Exercise | Nothing but the lines below, from the first through the line containing "65 | 66 | 8 |", should be set down, each one exactly and without pictures.

Available records |
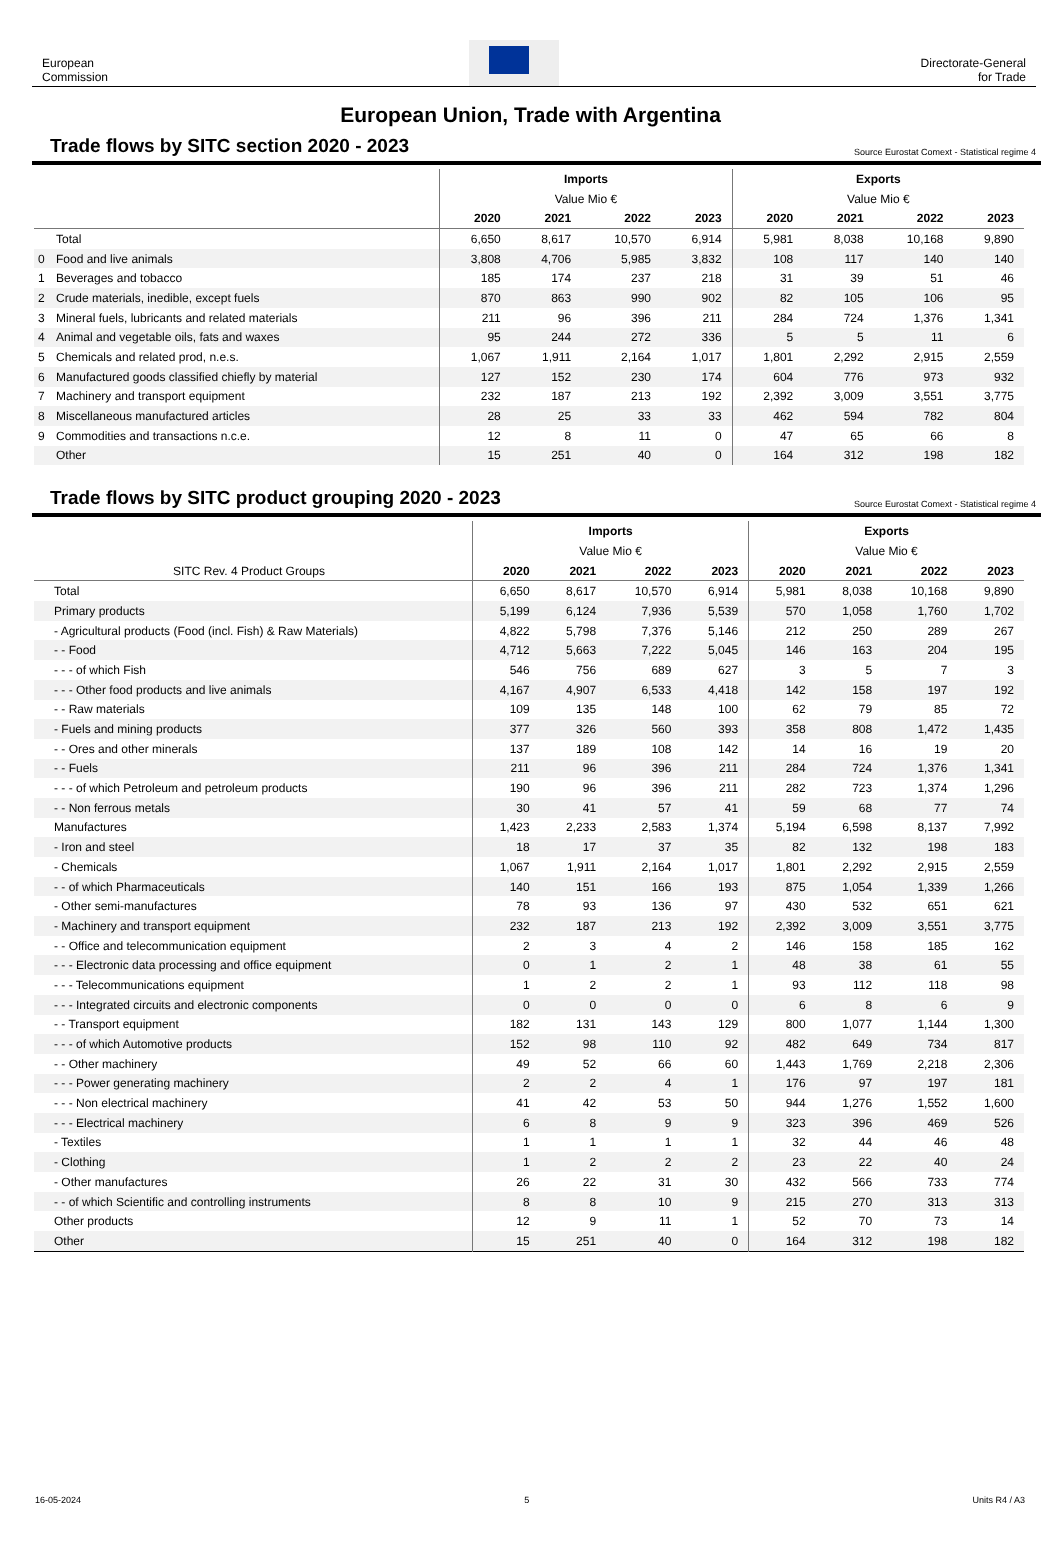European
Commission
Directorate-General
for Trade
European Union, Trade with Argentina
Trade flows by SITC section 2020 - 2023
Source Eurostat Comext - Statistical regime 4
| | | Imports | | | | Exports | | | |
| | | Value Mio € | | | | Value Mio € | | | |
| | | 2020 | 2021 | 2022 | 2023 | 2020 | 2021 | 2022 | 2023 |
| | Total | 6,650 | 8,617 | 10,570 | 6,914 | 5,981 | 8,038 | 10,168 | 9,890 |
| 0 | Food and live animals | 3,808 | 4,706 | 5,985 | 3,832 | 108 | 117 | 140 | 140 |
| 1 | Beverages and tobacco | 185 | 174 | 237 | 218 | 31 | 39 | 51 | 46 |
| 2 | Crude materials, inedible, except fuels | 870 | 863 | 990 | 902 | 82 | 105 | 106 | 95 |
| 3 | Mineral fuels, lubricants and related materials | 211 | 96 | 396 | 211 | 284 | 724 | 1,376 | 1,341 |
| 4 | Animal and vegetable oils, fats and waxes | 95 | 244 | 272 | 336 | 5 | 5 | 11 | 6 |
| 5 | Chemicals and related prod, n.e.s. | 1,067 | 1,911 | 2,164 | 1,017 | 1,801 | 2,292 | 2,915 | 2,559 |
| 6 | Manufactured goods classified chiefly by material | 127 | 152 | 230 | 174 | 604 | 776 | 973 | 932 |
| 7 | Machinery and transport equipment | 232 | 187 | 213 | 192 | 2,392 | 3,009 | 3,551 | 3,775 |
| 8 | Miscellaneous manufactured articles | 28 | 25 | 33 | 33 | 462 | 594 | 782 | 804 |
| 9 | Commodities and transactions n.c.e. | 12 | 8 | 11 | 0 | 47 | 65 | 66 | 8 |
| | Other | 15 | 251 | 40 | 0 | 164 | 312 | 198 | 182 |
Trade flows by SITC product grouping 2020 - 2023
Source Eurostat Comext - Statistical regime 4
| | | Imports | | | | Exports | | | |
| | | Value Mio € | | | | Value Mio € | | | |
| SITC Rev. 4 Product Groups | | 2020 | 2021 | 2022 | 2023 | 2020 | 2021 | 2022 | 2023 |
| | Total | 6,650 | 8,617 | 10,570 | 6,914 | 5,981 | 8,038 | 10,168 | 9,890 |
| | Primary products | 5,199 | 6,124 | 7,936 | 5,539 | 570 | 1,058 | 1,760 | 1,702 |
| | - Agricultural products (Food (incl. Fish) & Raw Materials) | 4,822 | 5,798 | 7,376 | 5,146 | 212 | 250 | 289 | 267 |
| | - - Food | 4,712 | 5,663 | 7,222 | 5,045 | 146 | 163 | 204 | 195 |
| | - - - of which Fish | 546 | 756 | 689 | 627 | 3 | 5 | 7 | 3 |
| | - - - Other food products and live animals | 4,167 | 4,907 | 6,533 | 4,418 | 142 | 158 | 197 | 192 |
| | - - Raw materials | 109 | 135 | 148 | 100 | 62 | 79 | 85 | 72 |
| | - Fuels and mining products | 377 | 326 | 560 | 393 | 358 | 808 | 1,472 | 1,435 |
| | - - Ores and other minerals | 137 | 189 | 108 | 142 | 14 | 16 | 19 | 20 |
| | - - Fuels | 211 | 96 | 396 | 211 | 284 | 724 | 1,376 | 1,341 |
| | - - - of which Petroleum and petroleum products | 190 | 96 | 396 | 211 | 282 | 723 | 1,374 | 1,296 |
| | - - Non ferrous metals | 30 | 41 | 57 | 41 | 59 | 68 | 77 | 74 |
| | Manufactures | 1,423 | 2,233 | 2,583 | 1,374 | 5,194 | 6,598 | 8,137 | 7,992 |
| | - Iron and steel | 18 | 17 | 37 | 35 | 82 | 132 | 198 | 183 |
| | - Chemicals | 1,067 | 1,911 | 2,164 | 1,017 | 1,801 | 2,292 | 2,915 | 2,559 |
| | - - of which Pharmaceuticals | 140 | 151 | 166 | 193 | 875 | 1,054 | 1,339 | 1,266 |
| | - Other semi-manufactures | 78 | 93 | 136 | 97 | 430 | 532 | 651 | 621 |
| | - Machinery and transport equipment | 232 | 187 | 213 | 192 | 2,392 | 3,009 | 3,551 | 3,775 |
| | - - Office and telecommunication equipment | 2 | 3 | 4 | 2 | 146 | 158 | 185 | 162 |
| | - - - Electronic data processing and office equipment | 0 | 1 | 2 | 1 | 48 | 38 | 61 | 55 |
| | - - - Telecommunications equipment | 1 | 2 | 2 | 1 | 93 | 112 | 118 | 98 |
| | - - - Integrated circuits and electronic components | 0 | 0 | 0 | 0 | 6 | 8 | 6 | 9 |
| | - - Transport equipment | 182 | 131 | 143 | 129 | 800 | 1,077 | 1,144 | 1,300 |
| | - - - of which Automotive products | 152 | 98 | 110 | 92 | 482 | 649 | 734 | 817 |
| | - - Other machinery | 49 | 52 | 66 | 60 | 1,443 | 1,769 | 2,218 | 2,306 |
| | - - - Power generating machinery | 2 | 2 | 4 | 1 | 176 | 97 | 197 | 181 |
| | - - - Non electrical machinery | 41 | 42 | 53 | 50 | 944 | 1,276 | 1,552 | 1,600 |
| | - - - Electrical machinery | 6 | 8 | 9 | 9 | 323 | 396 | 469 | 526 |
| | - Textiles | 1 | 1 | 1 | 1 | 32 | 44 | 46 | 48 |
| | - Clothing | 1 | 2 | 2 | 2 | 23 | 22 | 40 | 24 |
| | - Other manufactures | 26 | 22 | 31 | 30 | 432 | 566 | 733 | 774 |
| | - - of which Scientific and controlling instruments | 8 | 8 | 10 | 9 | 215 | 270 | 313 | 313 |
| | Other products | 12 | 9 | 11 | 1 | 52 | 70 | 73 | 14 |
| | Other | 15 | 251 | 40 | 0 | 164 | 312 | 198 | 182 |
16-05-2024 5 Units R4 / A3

Solution to this problem |
European
Commission
Directorate-General
for Trade
European Union, Trade with Argentina
Trade flows by SITC section 2020 - 2023
Source Eurostat Comext - Statistical regime 4
| | | Imports | | | | Exports | | | |
| | | Value Mio € | | | | Value Mio € | | | |
| | | 2020 | 2021 | 2022 | 2023 | 2020 | 2021 | 2022 | 2023 |
| | Total | 6,650 | 8,617 | 10,570 | 6,914 | 5,981 | 8,038 | 10,168 | 9,890 |
| 0 | Food and live animals | 3,808 | 4,706 | 5,985 | 3,832 | 108 | 117 | 140 | 140 |
| 1 | Beverages and tobacco | 185 | 174 | 237 | 218 | 31 | 39 | 51 | 46 |
| 2 | Crude materials, inedible, except fuels | 870 | 863 | 990 | 902 | 82 | 105 | 106 | 95 |
| 3 | Mineral fuels, lubricants and related materials | 211 | 96 | 396 | 211 | 284 | 724 | 1,376 | 1,341 |
| 4 | Animal and vegetable oils, fats and waxes | 95 | 244 | 272 | 336 | 5 | 5 | 11 | 6 |
| 5 | Chemicals and related prod, n.e.s. | 1,067 | 1,911 | 2,164 | 1,017 | 1,801 | 2,292 | 2,915 | 2,559 |
| 6 | Manufactured goods classified chiefly by material | 127 | 152 | 230 | 174 | 604 | 776 | 973 | 932 |
| 7 | Machinery and transport equipment | 232 | 187 | 213 | 192 | 2,392 | 3,009 | 3,551 | 3,775 |
| 8 | Miscellaneous manufactured articles | 28 | 25 | 33 | 33 | 462 | 594 | 782 | 804 |
| 9 | Commodities and transactions n.c.e. | 12 | 8 | 11 | 0 | 47 | 65 | 66 | 8 |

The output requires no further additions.